Although Texas is very RV friendly, if you are looking for free, long-term parking, Texas may not be the place for you. Unlike other states with lots of free camping on BLM land, less than 1.5% of Texas is federally owned. However, with a little creativity and research, it is possible to find a few places to overnight camp for free or a very low fee.
Welcome Home Winter Texans
When Winter Texans are asked why they came and keep coming back, the answers are almost always the same. They come for the weather and the friendly people.
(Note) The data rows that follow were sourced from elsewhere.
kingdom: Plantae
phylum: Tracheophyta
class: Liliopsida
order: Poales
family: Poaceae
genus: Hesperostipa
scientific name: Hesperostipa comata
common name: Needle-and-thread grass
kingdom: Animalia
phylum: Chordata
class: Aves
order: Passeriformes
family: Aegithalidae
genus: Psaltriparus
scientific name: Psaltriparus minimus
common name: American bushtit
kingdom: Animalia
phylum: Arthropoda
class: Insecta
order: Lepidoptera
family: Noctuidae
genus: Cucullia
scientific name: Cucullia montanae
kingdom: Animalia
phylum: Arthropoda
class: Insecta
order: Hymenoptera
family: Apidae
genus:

A couple of weeks ago, I attended an RV show where I struck up a conversation with the woman behind me in a food line. She and her family had just arrived in the RGV from Kansas. She said they had spent a few winters in other places but, after a winter in Texas, they decided this is their winter home from now on. Since I know so many RVrs who spend time in the southwest desert, I was a little surprised when she told me that in other places they had stayed, they were made to feel in the way. That they were using up local resources and taking up space. They just didn’t feel welcome. She said, “It’s totally different in Texas. We feel so welcome and at home. Everyone is so friendly.”
It’s a Win-Win
Billboards proclaim “Welcome Home Winter Texans” and “We Love Winter Texans.” There are events and expos to welcome them and familiarize them with the area. There are websites and magazines. There are Winter Texan discount days at area attractions. Of course, the economic impact of Winter Texans hasn’t gone unnoticed. They contribute over $700 million a year to the economy of south Texas. In addition to the direct economic impact of Winter Texans, many of them also volunteer with local charities. Yes, Texas appreciates its Winter Texans.